To combat the poachers, Zimbabwe passed a tough new poaching law this spring. It raises the penalty for poaching to five years and/or the equivalent of $9,400 for a first offense and seven years and/or $22,000 for a second offense. The new law also requires compensation payment of $9,400 per rhino killed.
Poachers who have been arrested say they make the equivalent of $220 a day, Child said. That is a fraction of the retail price for rhino horn - which sells for up to $25,000 a kilogram - but about two-thirds the average annual salary in Zambia.
"Things must be desperate in Zambia," said Esmond Bradley Martin, a Nairobi-based authority on rhino-horn trade. "Everybody from the prime minister on down is after them in Zimbabwe, but they still keep taking one hell of a risk."
For centuries, Asians have revered the horn for its reputed therapeutic properties. Martin said Chinese medical books from the time of Christ mention use of the horn, which is actually matted hair.
In East Asia, ground rhino horn is taken for fevers, depression, lumbago, typhoid, skin rashes and hemorrhoids. It is rarely used as an aphrodisiac, Martin said, despite legends to the contrary.
In the 1970s, the traditional Asian demand for the horn was augmented by the Middle East oil boom. Newly wealthy Arabs in Yemen were suddenly able to afford ceremonial, rhino-horn daggers that Arabs consider a symbol of male virility.
About half the rhino horns poached in Africa now go to satisfy the Yemeni market. New daggers sell for $500 to $1,000, with antique daggers selling for $12,000 to $15,000 each, according to Peter Jenkins, a rhino expert in Kenya.
Jenkins calls the slaughter "the most appalling destruction of a large mammal in the history of mankind." While Zimbabwe fights the slaughter by attacking poachers, Jenkins is leading a drive in Kenya to herd rhinos into wildlife sanctuaries.
Meanwhile, Martin has been attacking the rhino slaughter from yet another angle - the lucrative horn market. Since 1979, he has headed an international project aimed at both outlawing the rhino trade and reducing demand for the horn.
Martin has had some success in persuading Asian governments to ban or sharply reduce trade in rhino products - notably South Korea, Hong Kong, Macao and Taiwan. But those countries still permit old stocks of rhino horn to be sold.

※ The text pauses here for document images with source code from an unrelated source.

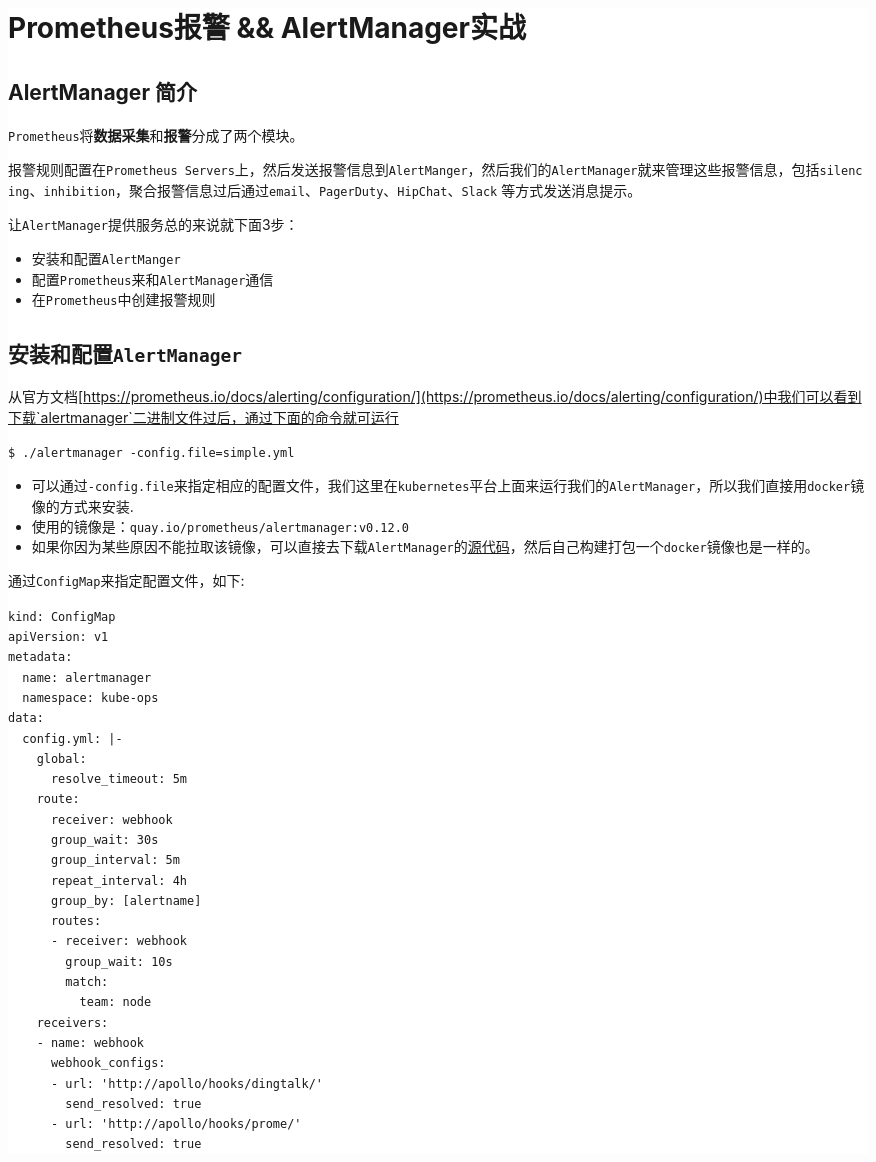 # Prometheus报警 && AlertManager实战

## AlertManager 简介

`Prometheus`将**数据采集**和**报警**分成了两个模块。

报警规则配置在`Prometheus Servers`上，然后发送报警信息到`AlertManger`，然后我们的`AlertManager`就来管理这些报警信息，包括`silencing`、`inhibition`，聚合报警信息过后通过`email`、`PagerDuty`、`HipChat`、`Slack` 等方式发送消息提示。

让`AlertManager`提供服务总的来说就下面3步： 

* 安装和配置`AlertManger` 
* 配置`Prometheus`来和`AlertManager`通信 
* 在`Prometheus`中创建报警规则

## 安装和配置`AlertManager`

从官方文档[https://prometheus.io/docs/alerting/configuration/](https://prometheus.io/docs/alerting/configuration/)中我们可以看到下载`alertmanager`二进制文件过后，通过下面的命令就可运行

```
$ ./alertmanager -config.file=simple.yml
```

* 可以通过`-config.file`来指定相应的配置文件，我们这里在`kubernetes`平台上面来运行我们的`AlertManager`，所以我们直接用`docker`镜像的方式来安装.
* 使用的镜像是：`quay.io/prometheus/alertmanager:v0.12.0`
* 如果你因为某些原因不能拉取该镜像，可以直接去下载`AlertManager`的[源代码](https://github.com/prometheus/alertmanager)，然后自己构建打包一个`docker`镜像也是一样的。


通过`ConfigMap`来指定配置文件，如下:

```
kind: ConfigMap
apiVersion: v1
metadata:
  name: alertmanager
  namespace: kube-ops
data:
  config.yml: |-
    global:
      resolve_timeout: 5m
    route:
      receiver: webhook
      group_wait: 30s
      group_interval: 5m
      repeat_interval: 4h
      group_by: [alertname]
      routes:
      - receiver: webhook
        group_wait: 10s
        match:
          team: node
    receivers:
    - name: webhook
      webhook_configs:
      - url: 'http://apollo/hooks/dingtalk/'
        send_resolved: true
      - url: 'http://apollo/hooks/prome/'
        send_resolved: true
```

Even so, Martin said, his group's efforts have helped reduce the amount of rhino horn leaving Africa from an annual average of about eight tons in the 1970s to about three tons in the mid-1980s. It takes about 350 rhinos to produce a ton of horn.
Martin's next goal is to cut the rhino-horn trade into Singapore, where both imports and exports of rhino products are still legal. He said Singapore is the world's largest port of entry for the Asian-rhino horn, with some African horn also passing through.
Together, the efforts of Zimbabwe, Kenya and Martin's group have at least slowed the rate of slaughter. Nonetheless, poachers are still killing every rhino they can find.